Die Gegenleistung konnte sich aber sehen lassen. Da ich noch etwas schaffen wollte, war ich zu späterer Stunde noch da. Zu dieser Zeit wurde ich von meinem zweiten Betreuer auf Japanisch angesprochen. Ich habe wegen der Überraschung zwar kaum etwas verstanden, nickte aber erst einmal aus Prinzip. Das aus Prinzip nicken ist nebenbei eine schlechte Angewohnheit, irgendwann verkaufe ich mal etwas wichtiges auf dem Weg oder dergleichen. Wie sich herausstellte, wurde Sushi in der nahen Sushibar in das Department bestellt.

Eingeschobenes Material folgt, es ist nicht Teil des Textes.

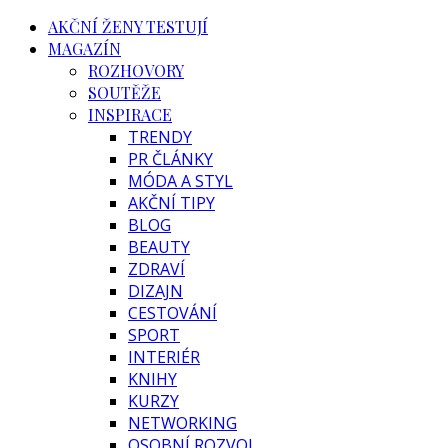
AKČNÍ ŽENY TESTUJÍ
MAGAZÍN
ROZHOVORY
SOUTĚŽE
INSPIRACE
TRENDY
PR ČLÁNKY
MÓDA A STYL
AKČNÍ TIPY
BLOG
BEAUTY
ZDRAVÍ
DIZAJN
CESTOVÁNÍ
SPORT
INTERIÉR
KNIHY
KURZY
NETWORKING
OSOBNÍ ROZVOJ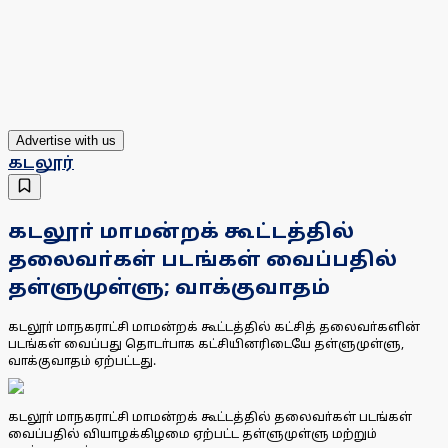
Advertise with us
கடலூர்
கடலூா் மாமன்றக் கூட்டத்தில்
தலைவா்கள் படங்கள் வைப்பதில்
தள்ளுமுள்ளு; வாக்குவாதம்
கடலூா் மாநகராட்சி மாமன்றக் கூட்டத்தில் கட்சித் தலைவா்களின்
படங்கள் வைப்பது தொடா்பாக கட்சியினரிடையே தள்ளுமுள்ளு,
வாக்குவாதம் ஏற்பட்டது.
கடலூா் மாநகராட்சி மாமன்றக் கூட்டத்தில் தலைவா்கள் படங்கள்
வைப்பதில் வியாழக்கிழமை ஏற்பட்ட தள்ளுமுள்ளு மற்றும்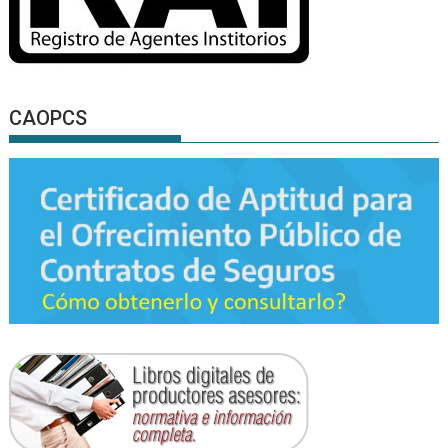
CAOPCS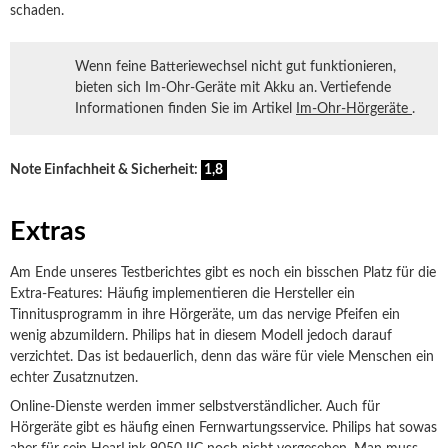
schaden.
Wenn feine Batteriewechsel nicht gut funktionieren,
bieten sich Im-Ohr-Geräte mit Akku an. Vertiefende
Informationen finden Sie im Artikel
Im-Ohr-Hörgeräte
.
Note Einfachheit & Sicherheit:
1,8
Extras
Am Ende unseres Testberichtes gibt es noch ein bisschen Platz für die
Extra-Features: Häufig implementieren die Hersteller ein
Tinnitusprogramm in ihre Hörgeräte, um das nervige Pfeifen ein
wenig abzumildern. Philips hat in diesem Modell jedoch darauf
verzichtet. Das ist bedauerlich, denn das wäre für viele Menschen ein
echter Zusatznutzen.
Online-Dienste werden immer selbstverständlicher. Auch für
Hörgeräte gibt es häufig einen Fernwartungsservice. Philips hat sowas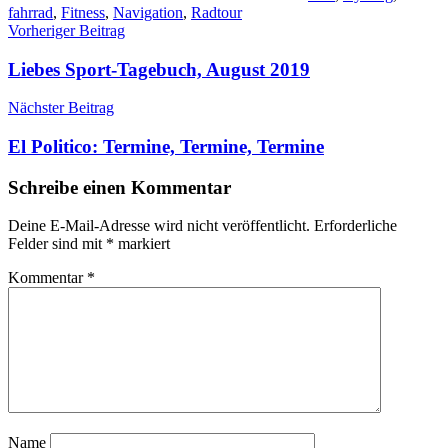
fahrrad
,
Fitness
,
Navigation
,
Radtour
Beitragsnavigation
Vorheriger Beitrag
Liebes Sport-Tagebuch, August 2019
Nächster Beitrag
El Politico: Termine, Termine, Termine
Schreibe einen Kommentar
Deine E-Mail-Adresse wird nicht veröffentlicht.
Erforderliche
Felder sind mit
*
markiert
Kommentar
*
Name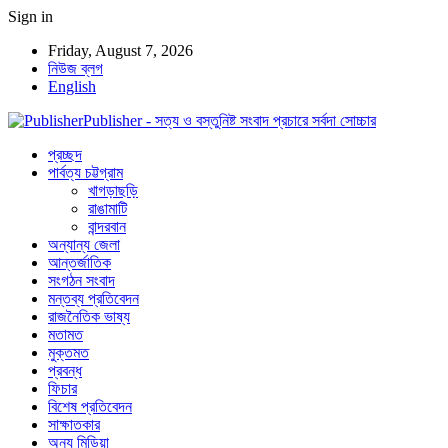
Sign in
Friday, August 7, 2026
নিউজ ব্লগ
English
Publisher - সত্য ও বস্তুনিষ্ট সংবাদ প্রচারে সর্বদা সোচ্চার
প্রচ্ছদ
পার্বত্য চট্টগ্রাম
খাগড়াছড়ি
রাঙামাটি
বান্দরবান
অন্যান্য জেলা
আন্তর্জাতিক
সংগঠন সংবাদ
মন্তব্য প্রতিবেদন
রাজনৈতিক ভাষ্য
মতামত
মুক্তমত
প্রবন্ধ
ফিচার
বিশেষ প্রতিবেদন
সাক্ষাতকার
অন্য মিডিয়া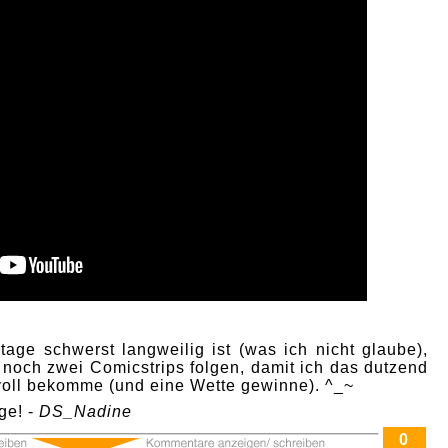
age schwerst langweilig ist (was ich nicht glaube),
 noch zwei Comicstrips folgen, damit ich das dutzend
 voll bekomme (und eine Wette gewinne). ^_~
ge! -
DS_Nadine
0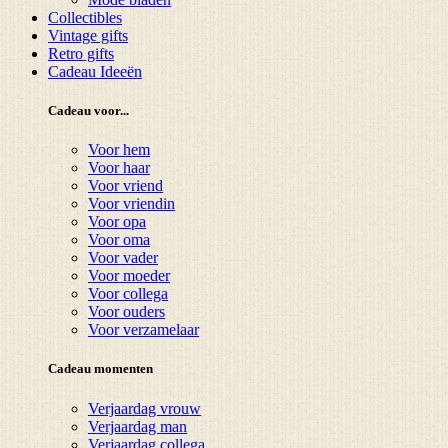
Collectibles
Vintage gifts
Retro gifts
Cadeau Ideeën
Cadeau voor...
Voor hem
Voor haar
Voor vriend
Voor vriendin
Voor opa
Voor oma
Voor vader
Voor moeder
Voor collega
Voor ouders
Voor verzamelaar
Cadeau momenten
Verjaardag vrouw
Verjaardag man
Verjaardag collega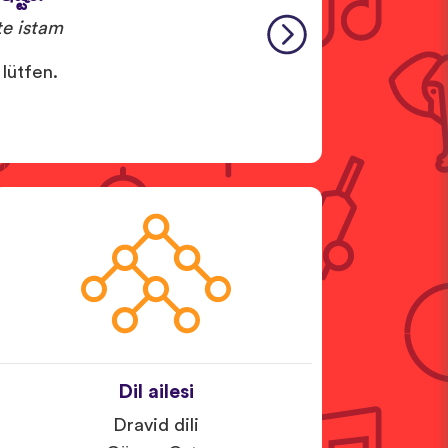
e istam
 lütfen.
Dil ailesi
Dravid dili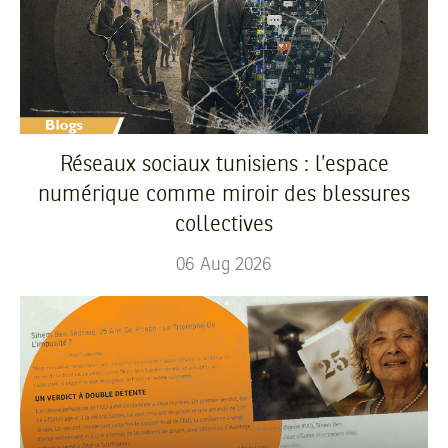
Réseaux sociaux tunisiens : l’espace
numérique comme miroir des blessures
collectives
06
Aug
2026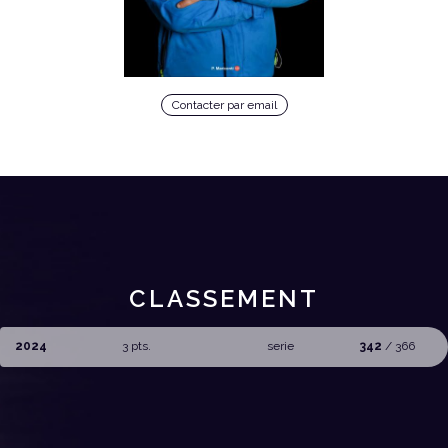
Contacter par email
CLASSEMENT
2024
3 pts.
serie
342
/ 366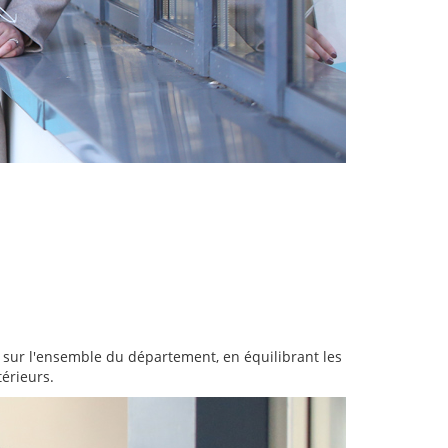
 sur l'ensemble du département, en équilibrant les
térieurs.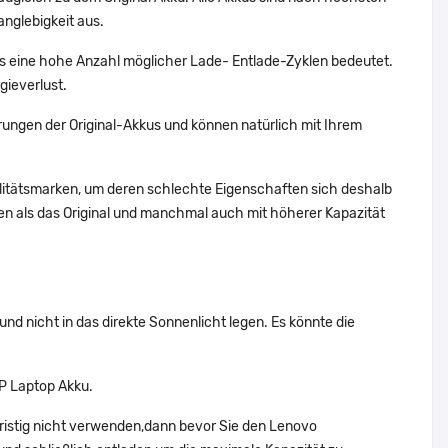
nglebigkeit aus.
eine hohe Anzahl möglicher Lade- Entlade-Zyklen bedeutet.
gieverlust.
ungen der Original-Akkus und können natürlich mit Ihrem
alitätsmarken, um deren schlechte Eigenschaften sich deshalb
n als das Original und manchmal auch mit höherer Kapazität
d nicht in das direkte Sonnenlicht legen. Es könnte die
P Laptop Akku.
ristig nicht verwenden,dann bevor Sie den Lenovo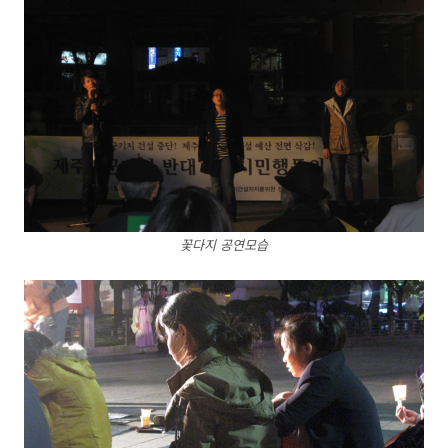
꽃다지 공연모습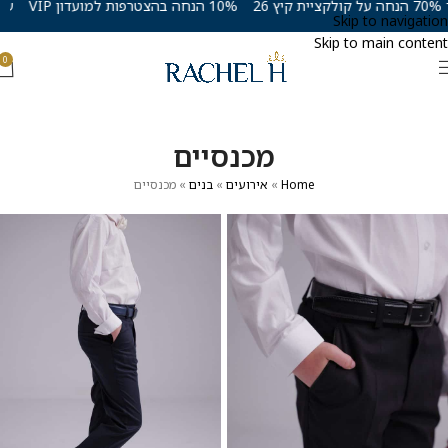
עד 70% הנחה על קולקציית קיץ 26
10% הנחה בהצטרפות למועדון VIP
Skip to navigation
Skip to main content
0
מכנסיים
Home
»
אירועים
»
בנים
»
מכנסיים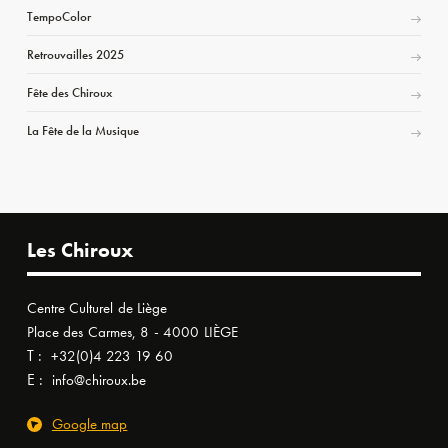
TempoColor
Retrouvailles 2025
Fête des Chiroux
La Fête de la Musique
Les Chiroux
Centre Culturel de Liège
Place des Carmes, 8 - 4000 LIÈGE
T :
+32(0)4 223 19 60
E :
info@chiroux.be
Google map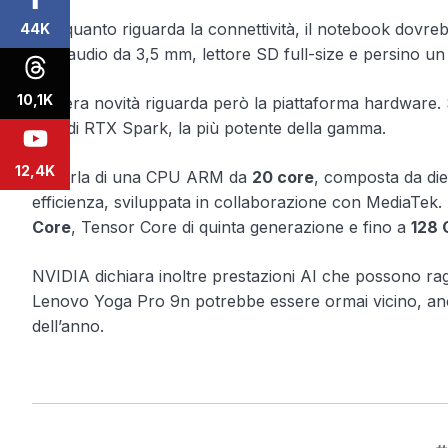
Per quanto riguarda la connettività, il notebook dov
44K
jack audio da 3,5 mm, lettore SD full-size e persino un 
10,1K
La vera novità riguarda però la piattaforma hardware. S
N1X
di RTX Spark, la più potente della gamma.
12,4K
Si parla di una CPU ARM da
20 core
, composta da die
efficienza, sviluppata in collaborazione con MediaTe
Core
, Tensor Core di quinta generazione e fino a
128 
NVIDIA dichiara inoltre prestazioni AI che possono r
Lenovo Yoga Pro 9n potrebbe essere ormai vicino, anch
dell’anno.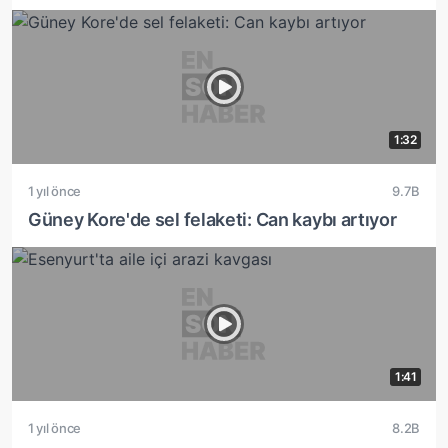
1:32
1 yıl önce
9.7B
Güney Kore'de sel felaketi: Can kaybı artıyor
1:41
1 yıl önce
8.2B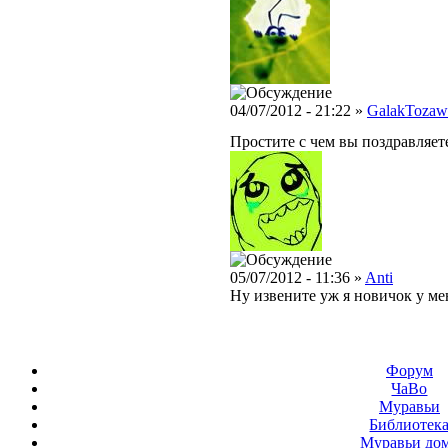
04/07/2012 - 21:22 »
GalakTozaw
Простите с чем вы поздравляет
05/07/2012 - 11:36 »
Anti
Ну извените уж я новичок у ме
Форум
ЧаВо
Муравьи
Библиотек
Муравьи до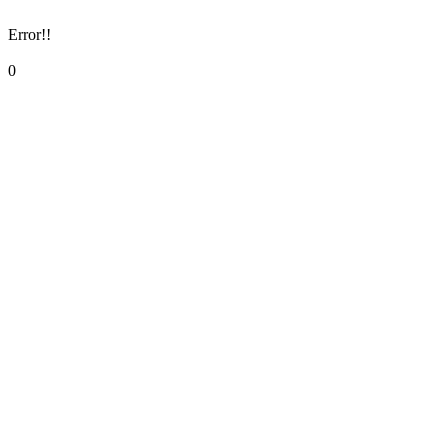
Error!!
0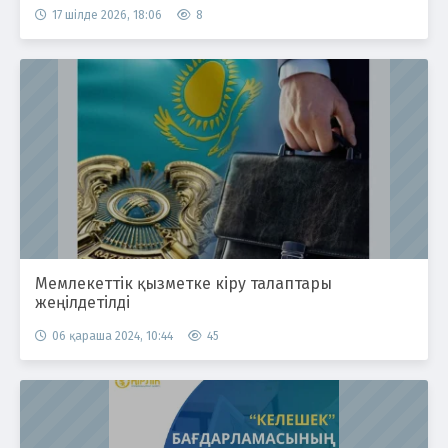
17 шілде 2026, 18:06
8
Мемлекеттік қызметке кіру талаптары
жеңілдетілді
06 қараша 2024, 10:44
45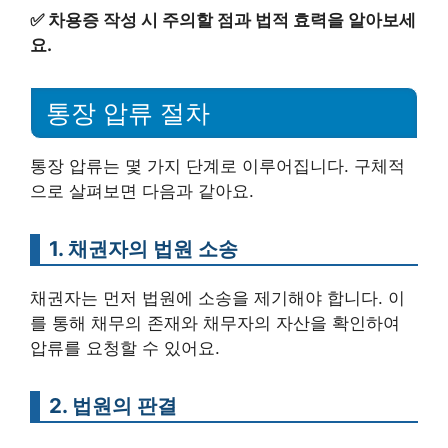
✅
차용증 작성 시 주의할 점과 법적 효력을 알아보세
요.
통장 압류 절차
통장 압류는 몇 가지 단계로 이루어집니다. 구체적
으로 살펴보면 다음과 같아요.
1. 채권자의 법원 소송
채권자는 먼저 법원에 소송을 제기해야 합니다. 이
를 통해 채무의 존재와 채무자의 자산을 확인하여
압류를 요청할 수 있어요.
2. 법원의 판결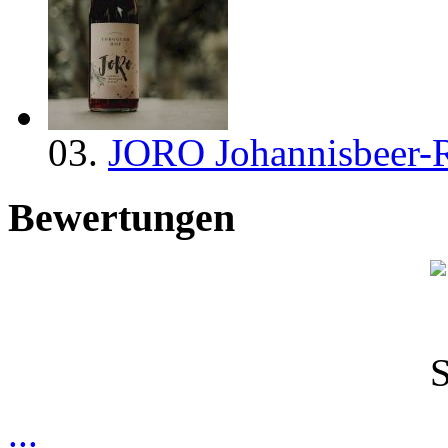
03.
JORO Johannisbeer-R
Bewertungen
...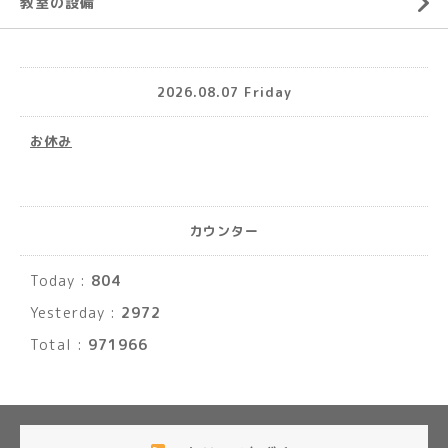
教室の設備
2026.08.07 Friday
お休み
カウンター
Today :
804
Yesterday :
2972
Total :
971966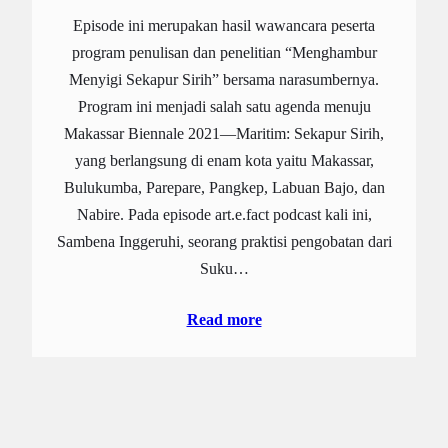
Episode ini merupakan hasil wawancara peserta
program penulisan dan penelitian “Menghambur
Menyigi Sekapur Sirih” bersama narasumbernya.
Program ini menjadi salah satu agenda menuju
Makassar Biennale 2021—Maritim: Sekapur Sirih,
yang berlangsung di enam kota yaitu Makassar,
Bulukumba, Parepare, Pangkep, Labuan Bajo, dan
Nabire. Pada episode art.e.fact podcast kali ini,
Sambena Inggeruhi, seorang praktisi pengobatan dari
Suku…
Read more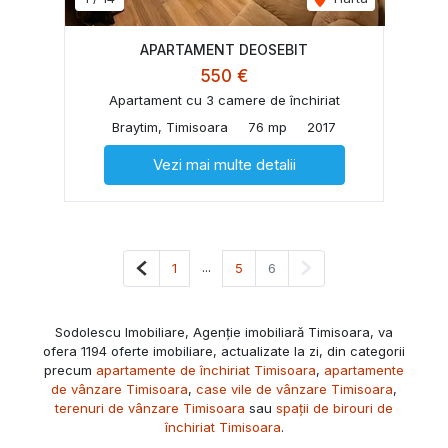
APARTAMENT DEOSEBIT
550 €
Apartament cu 3 camere de închiriat
Braytim, Timisoara
76 mp
2017
Vezi mai multe detalii
Pagina anterioară
...
Pagina următoare
1
5
6
Sodolescu Imobiliare, Agenție imobiliară Timisoara, va
ofera 1194 oferte imobiliare, actualizate la zi, din categorii
precum
apartamente de închiriat Timisoara
,
apartamente
de vânzare Timisoara
,
case vile de vânzare Timisoara
,
terenuri de vânzare Timisoara
sau
spații de birouri de
închiriat Timisoara
.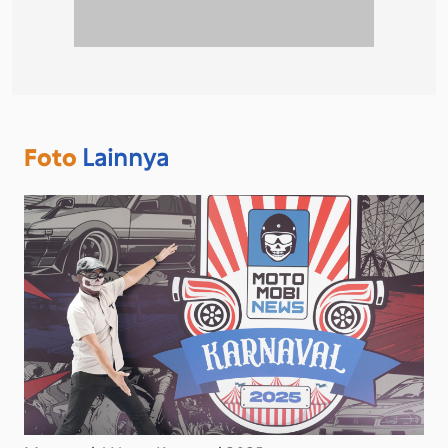
Foto
Lainnya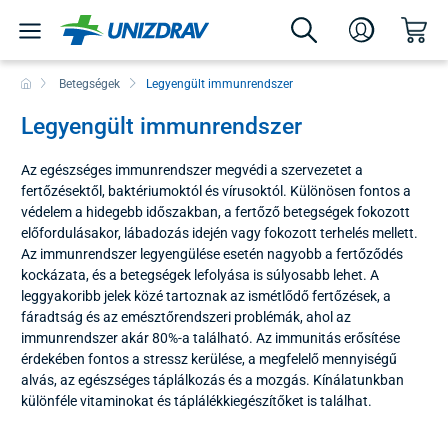
Betegségek
Legyengült immunrendszer
Legyengült immunrendszer
Az egészséges immunrendszer megvédi a szervezetet a
fertőzésektől, baktériumoktól és vírusoktól. Különösen fontos a
védelem a hidegebb időszakban, a fertőző betegségek fokozott
előfordulásakor, lábadozás idején vagy fokozott terhelés mellett.
Az immunrendszer legyengülése esetén nagyobb a fertőződés
kockázata, és a betegségek lefolyása is súlyosabb lehet. A
leggyakoribb jelek közé tartoznak az ismétlődő fertőzések, a
fáradtság és az emésztőrendszeri problémák, ahol az
immunrendszer akár 80%-a található. Az immunitás erősítése
érdekében fontos a stressz kerülése, a megfelelő mennyiségű
alvás, az egészséges táplálkozás és a mozgás. Kínálatunkban
különféle vitaminokat és táplálékkiegészítőket is találhat.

Zu allem Überfluss musste ich noch nicht einmal zahlen, obwohl ich es gerne gemacht hätte. Das Sushi brauchte zwar eine Stunde, bis es da war, aber im Kreis der Mitstudenten und des Betreuers macht das Essen doch gleich doppelt so viel Spaß. Gleichzeitig existiert die Möglichkeit, sich ein wenig auszutauschen und noch weiter in die Gemeinschaft des Departments aufgenommen zu werden. Es ist einfach eine Schande, dass derartige Abende in Göttingen unmöglich sind. Auf jeden Fall muss ich ab jetzt freitags immer länger in der Uni bleiben. Letzte Woche kostenlose Pizza und diesmal Sushi, was will das Herz (eigentlich der Magen) mehr?